Littéraire
Phèdre, Racine, Acte II,5 (1677)
Tartuffe, Molière, Acte III,3 (1669)
On ne badine pas avec l'amour, Musset, Acte III,8 (1834)
Electre, Giraudoux, Acte II,6 (1937)
Phèdre, Racine, Acte II,5
HIPPOLYTE. - Madame, il n’est pas temps de vous troubler encore.

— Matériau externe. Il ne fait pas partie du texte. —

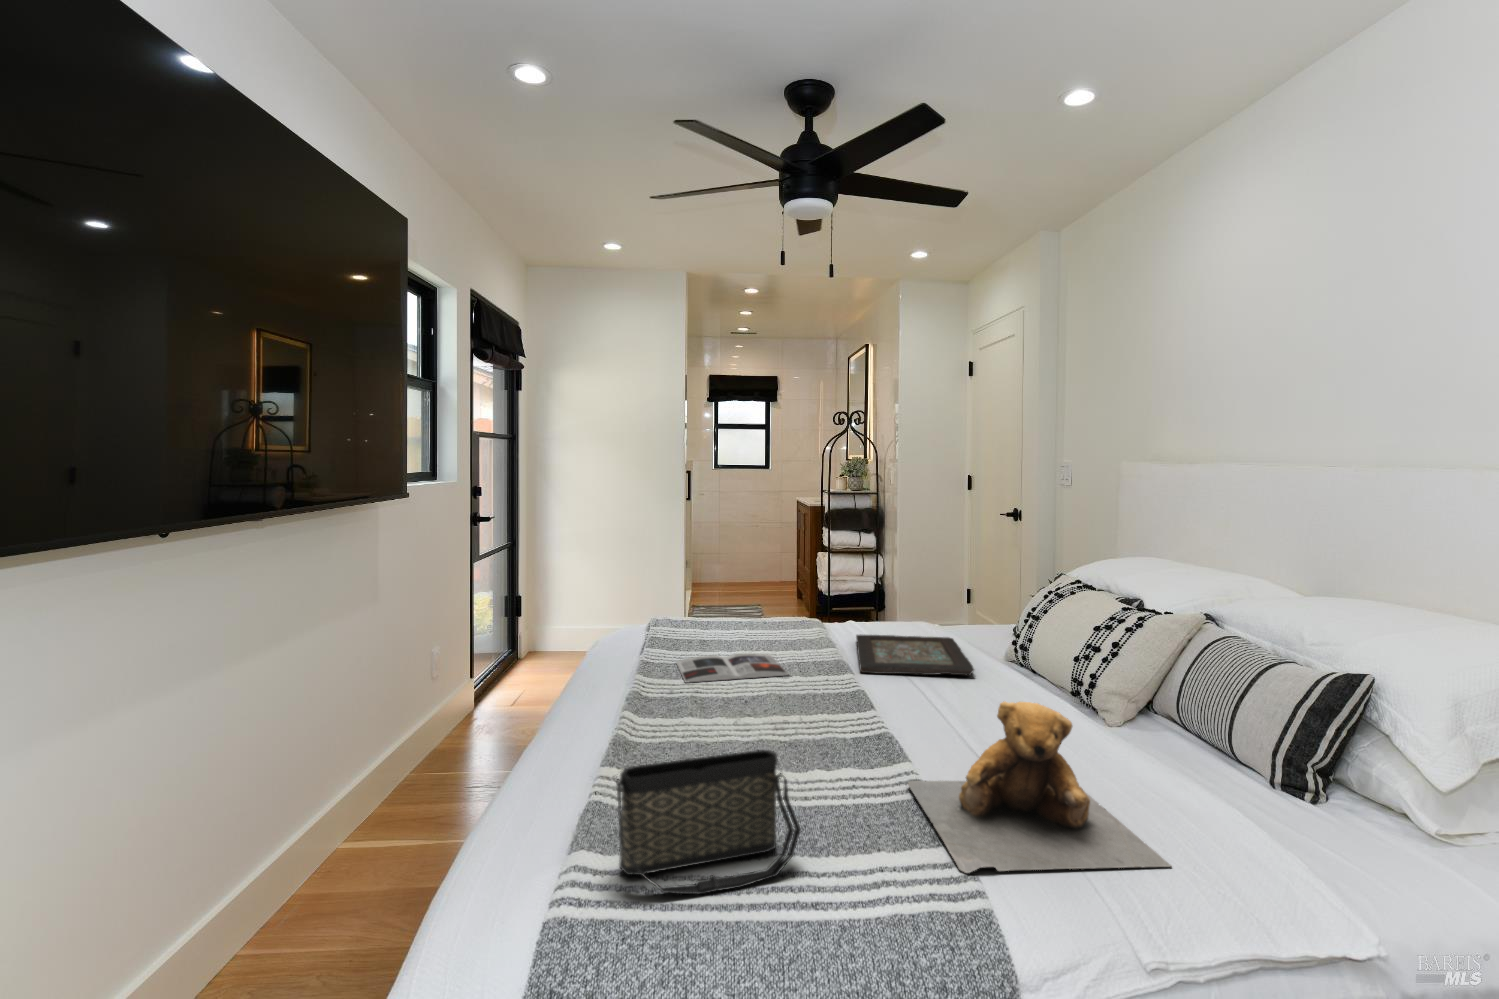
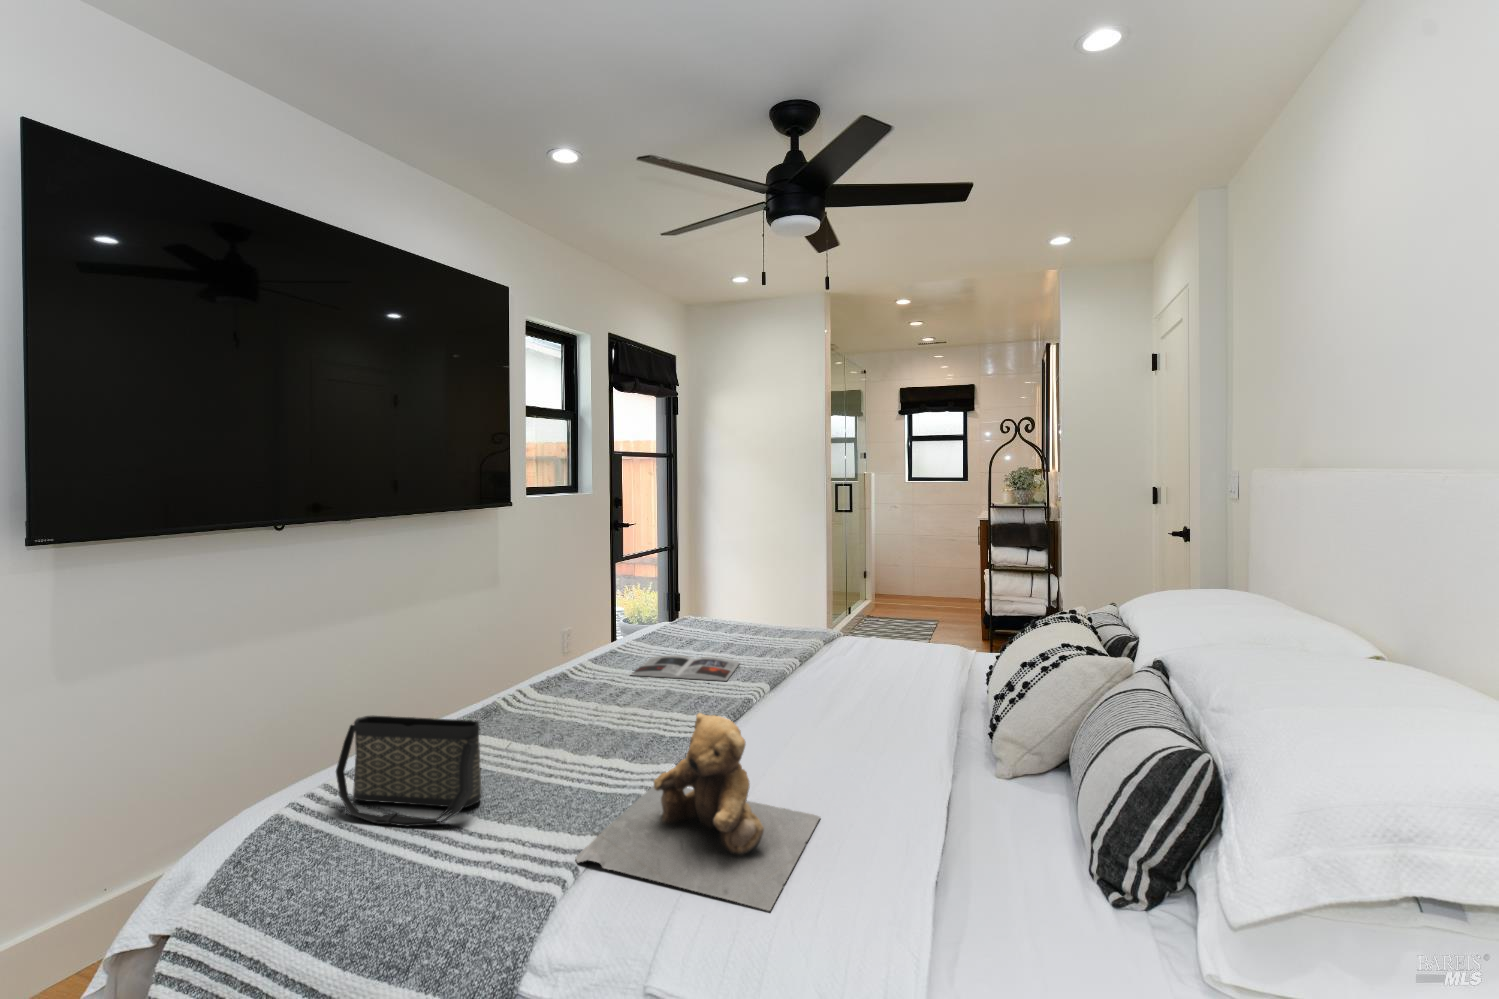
decorative tray: present [856,635,974,675] -> none [795,652,944,705]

Peut-être votre époux voit encore le jour ;
Le Ciel peut à nos pleurs accorder son retour.
Neptune le protège, et ce Dieu tutélaire
Ne sera pas en vain imploré par mon père.
PHEDRE. - On ne voit point deux fois le rivage des morts,
Seigneur. Puisque Thésée a vu le sombres bords,
En vain vous espérez qu’un Dieu vous le renvoie ;
Et l’avare Achéron ne lâche point sa proie.
Que dis-je ? Il n’est point mort, puisqu’il respire en vous.
Toujours devant mes yeux je crois voir mon époux.
Je le vois, je lui parle, et mon cœur... Je m’égare,
Seigneur ; ma folle ardeur malgré moi se déclare.
HIPPOLYTE. - Je vois de votre amour l’effet prodigieux.
Tout mort qu’il est, Thésée est présent à vos yeux ;
Toujours de son amour votre âme est embrasée.
PHEDRE. - Oui, Prince, je languis, je brûle pour Thésée.
Je l’aime, non point tel que l’ont vu les enfers,
Volage adorateur de mille objets divers,
Qui va du Dieu des morts déshonorer la couche ;
Mais fidèle, mais fier, et même un peu farouche,
Charmant, jeune, traînant tous les cœurs après soi,
Tel qu’on dépeint nos Dieux, ou tel que je vous vois.
Il avait votre port, vos yeux, votre langage,
Cette noble pudeur colorait son visage
Lorsque de notre Crète il traversa les flots,
Digne sujet des vœux des filles de Minos.
Que faisiez vous alors ? Pourquoi, sans Hippolyte,
Des héros de la Grèce assembla-t-il l’élite ?
Pourquoi, trop jeune encore, ne pûtes-vous alors
Entrer dans le vaisseau qui le mit sur nos bords ?
Par vous aurait péri le monstre de la Crète,
Malgré tous les détours de sa vaste retraite.
Pour en développer l’embarras incertain,
Ma sœur du fil fatal eût armé votre main.